Co-Creation with Users
- I see an increase in experimentation and proof of concepts within product management.
- I see co-creation with clients becoming a norm.
- I see user experience a real differentiator as banks compete on commoditised products.
- I see B2C/Retail user experiences and concepts being brought into corporate banking interactions with clients.
- I see client perception changing as well, where they do not see banks as necessarily both a solution provider and a solution fulfilment entity. Clients would be happy for a bank to arrange a solution even though it could be a fulfilled by a third party i.e. a FinTech.
- I see sustainability as a key corner stone of solutions being developed.

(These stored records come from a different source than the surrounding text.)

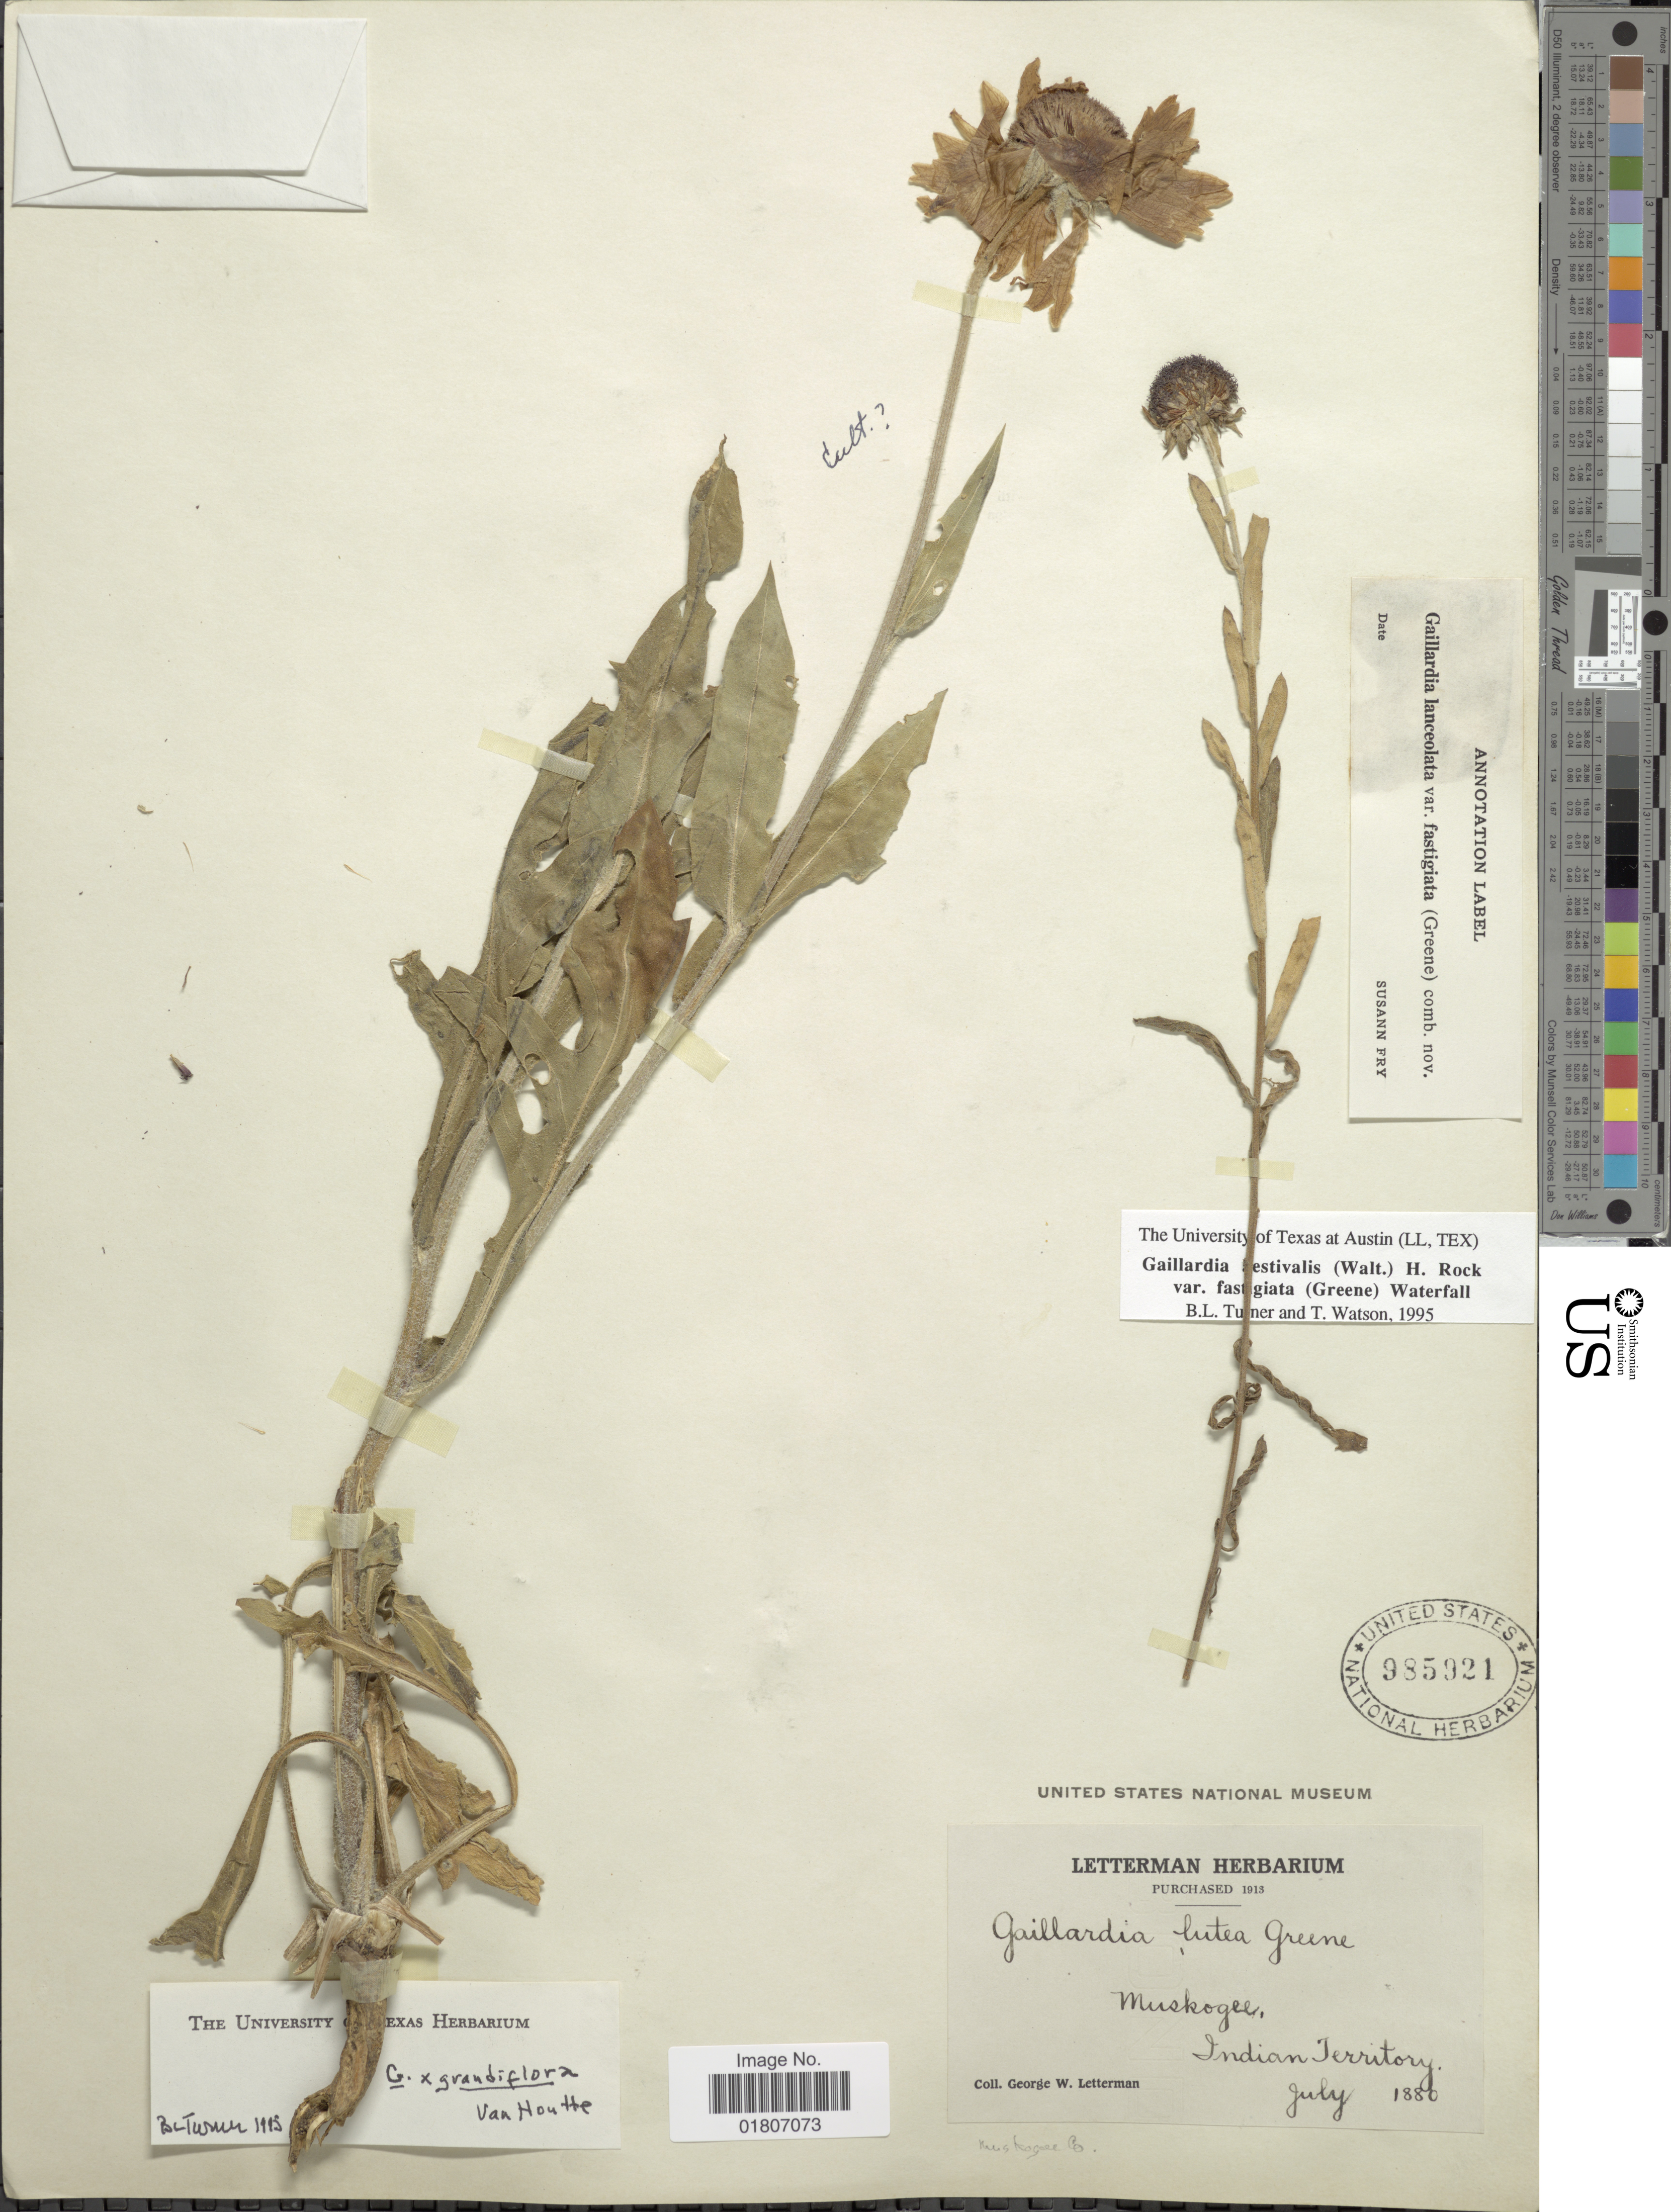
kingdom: Plantae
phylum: Tracheophyta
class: Magnoliopsida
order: Asterales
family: Asteraceae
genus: Gaillardia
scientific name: Gaillardia aestivalis var. fastigiata (indet)?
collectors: G. W. Letterman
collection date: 1880-07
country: United States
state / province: Oklahoma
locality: Muskogee, Indian Territory. Muskogee Co.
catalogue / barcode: US 985921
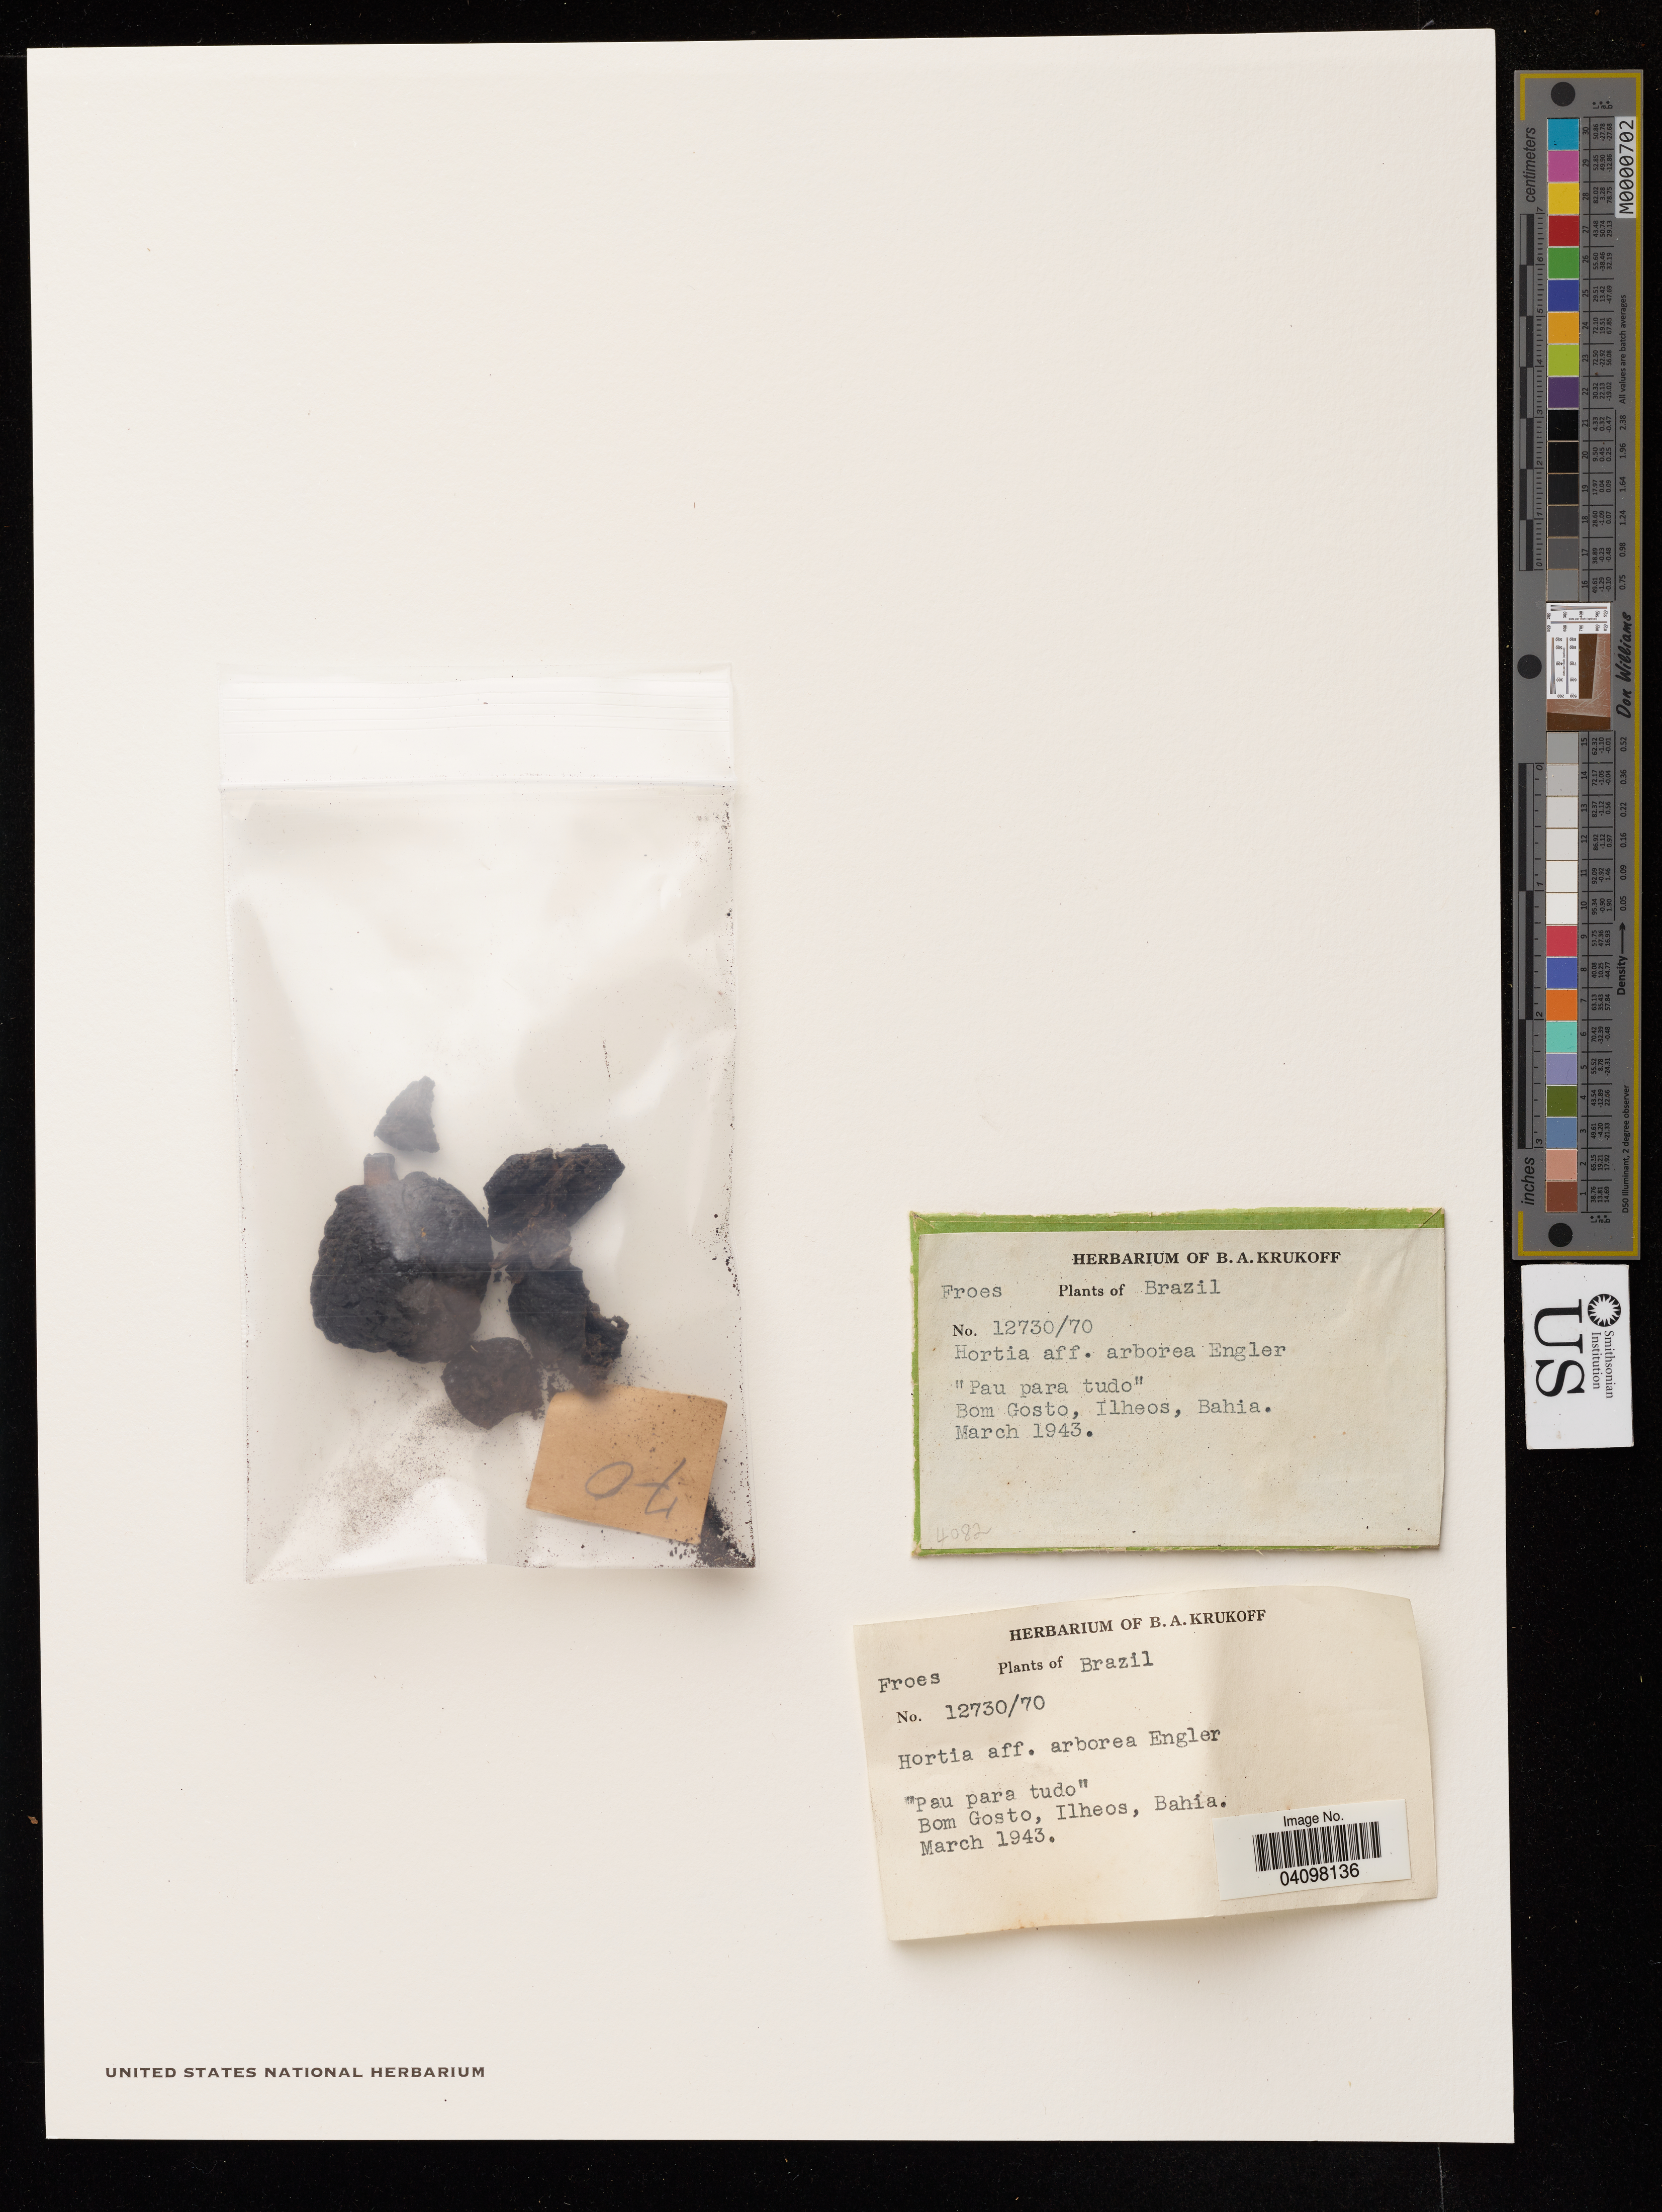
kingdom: Plantae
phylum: Tracheophyta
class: Magnoliopsida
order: Sapindales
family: Rutaceae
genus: Hortia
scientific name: Hortia arborea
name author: Engl.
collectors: B. A. Krukoff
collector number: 12730/70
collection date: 1943-03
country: Brazil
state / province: Bahia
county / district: Ilhéus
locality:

Bhavna Saraf is the Head of Trade Product at Lloyds Banking Group. After starting under HSBC’s Graduate programme and a brief stint at Rabobank, she spent most of her banking career at Citi, prior to joining Lloyds. A successful career in banking has allowed her to take up leadership roles in product management, sales, developing inorganic partnerships and people management. Some of the roles in her career that she has enjoyed the most revolve around building something from the ground up. At Lloyds, she leads the team that drives the strategy and development of trade solutions designed to meet the domestic and international working capital needs of companies. Bhavna harbours a real passion for finding better, frictionless, and sustainable outcomes for clients through use of technology and believes, if the current crisis has taught us anything, it is that we must seek ‘digital first’ strategies to ensure business continuity for clients we serve. With that in mind and desire to shape future of Trade, she is actively engaged with and represents Lloyds at BAFT, ICC, ITFA, SWIFT and UK Finance under various initiatives. Besides her day-job, she has been a founder of a start-up, which she progressed to Seed 3 Funding and is a champion of Diversity & Inclusion.